Description
Motivation
In multiagent settings, each agent's individual spec can differ.
I would be nice to have a way of building heterogeneous composite specs, and carry data using tensordict following this logic.
Solution
StackedCompositeSpec
We could use aStackedCompositeSpec
that would essentially work as a tuple of boxes in gym:
Constructor 1
input_spec = StackedCompositeSpec(
action=[NdUnboundedTensorSpec(-3, 3, shape=[3]), NdUnboundedTensorSpec(-3, 3, shape=[5]), ]
)
Constructor 2
input_spec = StackedCompositeSpec(
[
CompositeSpec(action=NdUnboundedTensorSpec(-3, 3, shape=[3])),
CompositeSpec(action=NdUnboundedTensorSpec(-3, 3, shape=[5]),
])
This would basically mean that the environment expects an action of shape Size([3])
for the first agent and Size([5])
for the second.
- Allowing
LazyStackedTensorDict
to host tensors of different shape across a dimension
- Construction
tensordict1 = TensorDict({"action": torch.randn(3)}, [])

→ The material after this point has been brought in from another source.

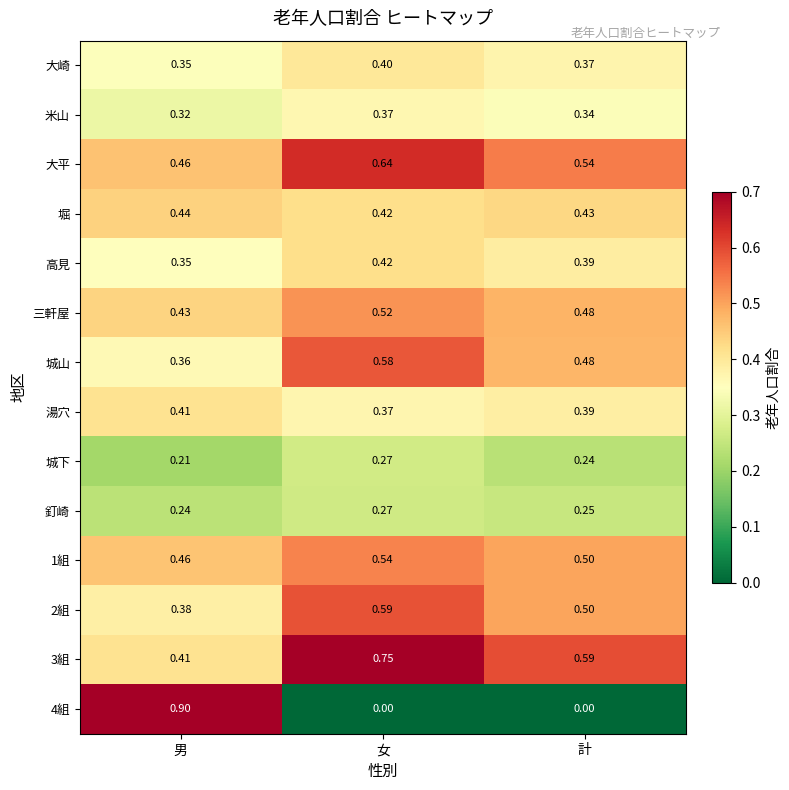

What is the greatest value displayed?

0.9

tensordict2 = TensorDict({"action": torch.randn(5)}, []) # batch size match
out = torch.stack([tensordict1, tensordict2], 0)
print(out)
which would show a tensor
action: Tensor([2, ...], dtype=torch.float32)
where the diverging shapes have been hidden.
- Prohibited operations
With this kind of tensordict, theget
operation would be prohibited. Instead, one could do
out.get_nested_tensor("action") # LazyStackedTensorDict would create a nestedtensor from it
out[0]["action"] # returns a regular tensor
Similarly, set_
method would not work (as we don't have a data format to pass the mixed input tensor except nestedtensor).

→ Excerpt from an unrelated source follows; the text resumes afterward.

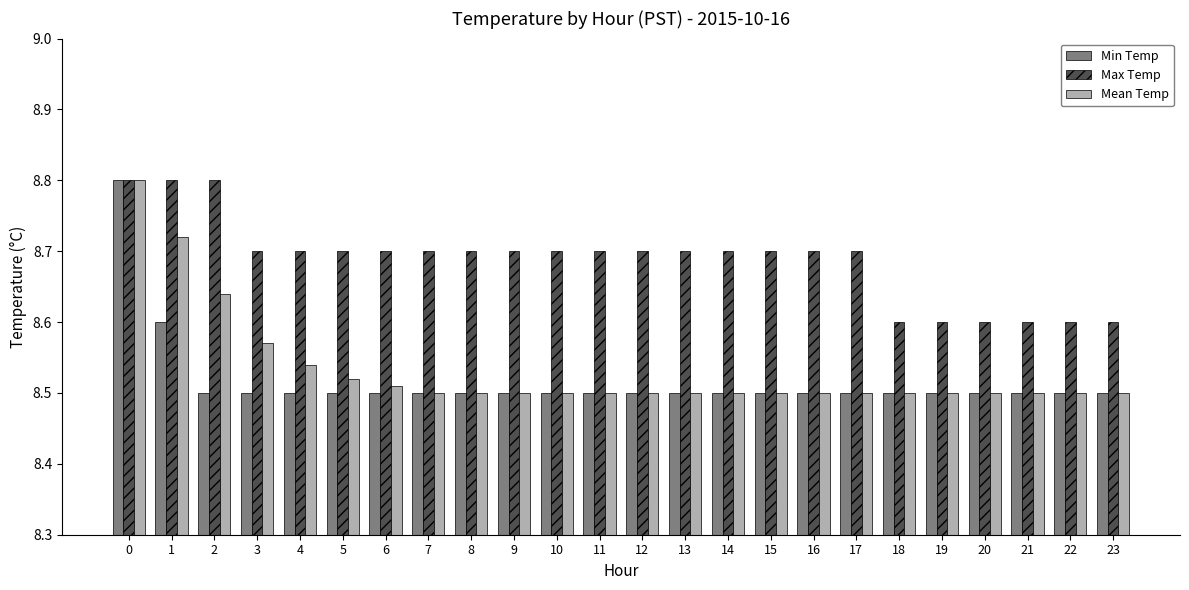

How many Max Temp values are between 8 and 9?

24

That way we could carry data in ParallelEnv and using the collector while keeping the key with mixed attributes visible to the users.
One could also access a nestedtensor provided that not more than one LazyTensorDict layer is used (as we can't currently build nested nested tensors).
TensorDictSequential is already capable of handling lazy stacked tensordicts that have differnt keys. We could also think about allowing it (?) to gather tensors that do not share the same shape for instance, although this is harder to implement as not every module has a precise signature of the input tensor it expected.